Orig:
http://www.georgedillon.com/web/html_email_is_evil.shtml
The 7 sins
1. HTML e-mail is dangerous
Nearly all viruses are transmitted by email. Both plain text and HTML mail may carry malware attachments but with HTML there is a significantly greater risk since some malware can exploit vulnerabilities in the HTML parser to automatically execute code as soon as the message is viewed in the preview pane (i.e. without the attachment having to be 'opened'.)
2. HTML e-mail wastes bandwidth
Look at the source code of any HTML message and after the headers you'll see the message body is duplicated, once in plain text and once in HTML. So most HTML messages are at least twice as big as plain text only, and they can be many time larger.
3. HTML e-mail doesn't always work
Some popular e-mail readers (e.g. Pegasus) simply don't read HTML mail, others (Pocomail and even AOL) have difficulties displaying it properly.
4. HTML e-mail can connect to the internet by itself
If you're off-line, opening an HTML email cantaining images may (by default) open a connection to the internet.
5. HTML e-mail renders slowly
Some mail apps (e.g.
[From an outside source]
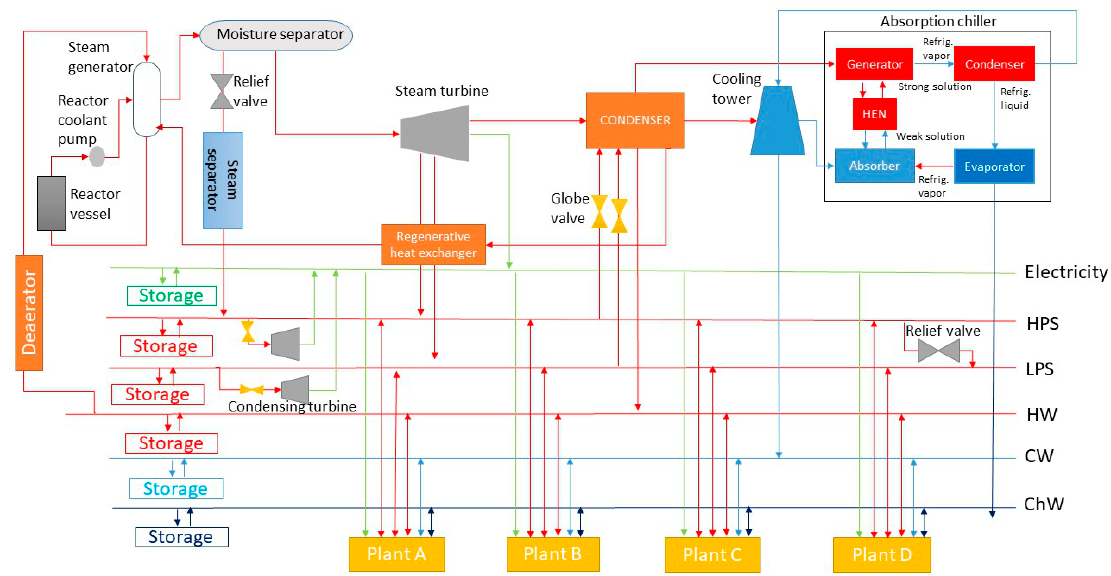
Figure 2. A graphic representation of the design of the Pressurized Water Reactor Nuclear Power Plant (PWR NPP) as a trigeneration system supplied energy to a Total Site.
Outlook) can slow down considerably when rendering HTML. The need for an HTML parser has also led to code-bloat in email apps generally.
6. HTML e-mail is not always reader-friendly
HTML allows the sender to use unreadably small or non-standard fonts, clashing colours, badly formatted images and sometimes there is no quick or easy way for the reader to adjust the appearance to THEIR choice.
7. Digested lists hate HTML mail
Subscriber lists, particularly those with a digest, discourage and sometimes block HTML (since it appears in the digest as a mess of code).